Saved entries
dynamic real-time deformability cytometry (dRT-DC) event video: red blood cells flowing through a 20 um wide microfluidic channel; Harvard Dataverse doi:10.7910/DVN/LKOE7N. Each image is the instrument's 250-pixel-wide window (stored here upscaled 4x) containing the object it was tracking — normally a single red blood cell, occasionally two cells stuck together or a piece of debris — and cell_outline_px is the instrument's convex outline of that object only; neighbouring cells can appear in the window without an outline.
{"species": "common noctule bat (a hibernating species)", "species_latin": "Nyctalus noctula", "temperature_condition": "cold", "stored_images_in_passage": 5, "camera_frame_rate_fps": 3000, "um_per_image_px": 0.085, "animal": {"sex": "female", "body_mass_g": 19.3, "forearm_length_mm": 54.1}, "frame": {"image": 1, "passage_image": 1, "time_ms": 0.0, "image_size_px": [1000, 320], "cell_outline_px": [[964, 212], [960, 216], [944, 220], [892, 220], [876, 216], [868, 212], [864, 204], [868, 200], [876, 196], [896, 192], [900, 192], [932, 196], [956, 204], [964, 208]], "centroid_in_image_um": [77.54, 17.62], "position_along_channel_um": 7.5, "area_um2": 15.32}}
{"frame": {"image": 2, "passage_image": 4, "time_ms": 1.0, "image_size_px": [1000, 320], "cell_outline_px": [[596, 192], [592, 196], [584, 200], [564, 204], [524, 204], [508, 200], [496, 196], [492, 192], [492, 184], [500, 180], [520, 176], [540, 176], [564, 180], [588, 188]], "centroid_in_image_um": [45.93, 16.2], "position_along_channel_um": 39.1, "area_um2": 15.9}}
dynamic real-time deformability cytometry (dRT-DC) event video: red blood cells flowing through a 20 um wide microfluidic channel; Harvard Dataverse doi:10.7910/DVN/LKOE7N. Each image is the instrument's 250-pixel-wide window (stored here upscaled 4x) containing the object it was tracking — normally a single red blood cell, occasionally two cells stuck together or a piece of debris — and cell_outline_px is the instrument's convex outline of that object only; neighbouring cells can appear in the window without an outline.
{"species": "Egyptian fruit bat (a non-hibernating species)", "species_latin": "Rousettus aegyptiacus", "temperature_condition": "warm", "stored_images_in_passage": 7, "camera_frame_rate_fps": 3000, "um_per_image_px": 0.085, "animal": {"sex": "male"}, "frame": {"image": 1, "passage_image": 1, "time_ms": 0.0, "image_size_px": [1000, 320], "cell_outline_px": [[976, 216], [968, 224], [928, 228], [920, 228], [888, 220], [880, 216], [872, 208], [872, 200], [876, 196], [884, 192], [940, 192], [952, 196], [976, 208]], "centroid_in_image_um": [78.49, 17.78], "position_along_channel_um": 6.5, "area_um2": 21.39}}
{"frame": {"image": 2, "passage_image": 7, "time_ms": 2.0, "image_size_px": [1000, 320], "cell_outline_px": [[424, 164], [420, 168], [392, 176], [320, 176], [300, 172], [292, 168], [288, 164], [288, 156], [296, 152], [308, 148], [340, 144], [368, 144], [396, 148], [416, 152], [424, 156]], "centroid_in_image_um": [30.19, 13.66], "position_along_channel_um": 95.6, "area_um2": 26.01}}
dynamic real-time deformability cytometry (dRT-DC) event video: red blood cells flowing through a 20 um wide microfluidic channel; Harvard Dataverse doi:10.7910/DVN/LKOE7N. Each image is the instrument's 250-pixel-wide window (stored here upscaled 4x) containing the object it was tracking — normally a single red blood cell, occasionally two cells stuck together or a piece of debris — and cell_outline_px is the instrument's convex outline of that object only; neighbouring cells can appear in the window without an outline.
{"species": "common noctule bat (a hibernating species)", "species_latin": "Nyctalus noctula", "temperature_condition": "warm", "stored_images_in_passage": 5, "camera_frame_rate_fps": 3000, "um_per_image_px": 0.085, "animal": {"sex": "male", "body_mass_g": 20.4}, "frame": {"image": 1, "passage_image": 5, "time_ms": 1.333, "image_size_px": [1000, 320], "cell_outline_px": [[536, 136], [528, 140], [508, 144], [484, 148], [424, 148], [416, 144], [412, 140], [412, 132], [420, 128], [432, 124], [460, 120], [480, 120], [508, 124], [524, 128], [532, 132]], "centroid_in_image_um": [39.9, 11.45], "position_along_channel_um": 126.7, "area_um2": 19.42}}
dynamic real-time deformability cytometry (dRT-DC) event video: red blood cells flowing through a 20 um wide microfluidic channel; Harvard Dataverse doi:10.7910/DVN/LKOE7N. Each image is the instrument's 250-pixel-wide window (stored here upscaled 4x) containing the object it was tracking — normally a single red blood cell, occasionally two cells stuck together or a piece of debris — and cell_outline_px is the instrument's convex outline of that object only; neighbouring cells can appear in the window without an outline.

CHALLENGE:
Your task is to output all of the data above word for word.

WRITTEN REPLY:
dynamic real-time deformability cytometry (dRT-DC) event video: red blood cells flowing through a 20 um wide microfluidic channel; Harvard Dataverse doi:10.7910/DVN/LKOE7N. Each image is the instrument's 250-pixel-wide window (stored here upscaled 4x) containing the object it was tracking — normally a single red blood cell, occasionally two cells stuck together or a piece of debris — and cell_outline_px is the instrument's convex outline of that object only; neighbouring cells can appear in the window without an outline.
{"species": "common noctule bat (a hibernating species)", "species_latin": "Nyctalus noctula", "temperature_condition": "cold", "stored_images_in_passage": 5, "camera_frame_rate_fps": 3000, "um_per_image_px": 0.085, "animal": {"sex": "female", "body_mass_g": 19.3, "forearm_length_mm": 54.1}, "frame": {"image": 1, "passage_image": 1, "time_ms": 0.0, "image_size_px": [1000, 320], "cell_outline_px": [[964, 212], [960, 216], [944, 220], [892, 220], [876, 216], [868, 212], [864, 204], [868, 200], [876, 196], [896, 192], [900, 192], [932, 196], [956, 204], [964, 208]], "centroid_in_image_um": [77.54, 17.62], "position_along_channel_um": 7.5, "area_um2": 15.32}}
{"frame": {"image": 2, "passage_image": 4, "time_ms": 1.0, "image_size_px": [1000, 320], "cell_outline_px": [[596, 192], [592, 196], [584, 200], [564, 204], [524, 204], [508, 200], [496, 196], [492, 192], [492, 184], [500, 180], [520, 176], [540, 176], [564, 180], [588, 188]], "centroid_in_image_um": [45.93, 16.2], "position_along_channel_um": 39.1, "area_um2": 15.9}}
dynamic real-time deformability cytometry (dRT-DC) event video: red blood cells flowing through a 20 um wide microfluidic channel; Harvard Dataverse doi:10.7910/DVN/LKOE7N. Each image is the instrument's 250-pixel-wide window (stored here upscaled 4x) containing the object it was tracking — normally a single red blood cell, occasionally two cells stuck together or a piece of debris — and cell_outline_px is the instrument's convex outline of that object only; neighbouring cells can appear in the window without an outline.
{"species": "Egyptian fruit bat (a non-hibernating species)", "species_latin": "Rousettus aegyptiacus", "temperature_condition": "warm", "stored_images_in_passage": 7, "camera_frame_rate_fps": 3000, "um_per_image_px": 0.085, "animal": {"sex": "male"}, "frame": {"image": 1, "passage_image": 1, "time_ms": 0.0, "image_size_px": [1000, 320], "cell_outline_px": [[976, 216], [968, 224], [928, 228], [920, 228], [888, 220], [880, 216], [872, 208], [872, 200], [876, 196], [884, 192], [940, 192], [952, 196], [976, 208]], "centroid_in_image_um": [78.49, 17.78], "position_along_channel_um": 6.5, "area_um2": 21.39}}
{"frame": {"image": 2, "passage_image": 7, "time_ms": 2.0, "image_size_px": [1000, 320], "cell_outline_px": [[424, 164], [420, 168], [392, 176], [320, 176], [300, 172], [292, 168], [288, 164], [288, 156], [296, 152], [308, 148], [340, 144], [368, 144], [396, 148], [416, 152], [424, 156]], "centroid_in_image_um": [30.19, 13.66], "position_along_channel_um": 95.6, "area_um2": 26.01}}
dynamic real-time deformability cytometry (dRT-DC) event video: red blood cells flowing through a 20 um wide microfluidic channel; Harvard Dataverse doi:10.7910/DVN/LKOE7N. Each image is the instrument's 250-pixel-wide window (stored here upscaled 4x) containing the object it was tracking — normally a single red blood cell, occasionally two cells stuck together or a piece of debris — and cell_outline_px is the instrument's convex outline of that object only; neighbouring cells can appear in the window without an outline.
{"species": "common noctule bat (a hibernating species)", "species_latin": "Nyctalus noctula", "temperature_condition": "warm", "stored_images_in_passage": 5, "camera_frame_rate_fps": 3000, "um_per_image_px": 0.085, "animal": {"sex": "male", "body_mass_g": 20.4}, "frame": {"image": 1, "passage_image": 5, "time_ms": 1.333, "image_size_px": [1000, 320], "cell_outline_px": [[536, 136], [528, 140], [508, 144], [484, 148], [424, 148], [416, 144], [412, 140], [412, 132], [420, 128], [432, 124], [460, 120], [480, 120], [508, 124], [524, 128], [532, 132]], "centroid_in_image_um": [39.9, 11.45], "position_along_channel_um": 126.7, "area_um2": 19.42}}
dynamic real-time deformability cytometry (dRT-DC) event video: red blood cells flowing through a 20 um wide microfluidic channel; Harvard Dataverse doi:10.7910/DVN/LKOE7N. Each image is the instrument's 250-pixel-wide window (stored here upscaled 4x) containing the object it was tracking — normally a single red blood cell, occasionally two cells stuck together or a piece of debris — and cell_outline_px is the instrument's convex outline of that object only; neighbouring cells can appear in the window without an outline.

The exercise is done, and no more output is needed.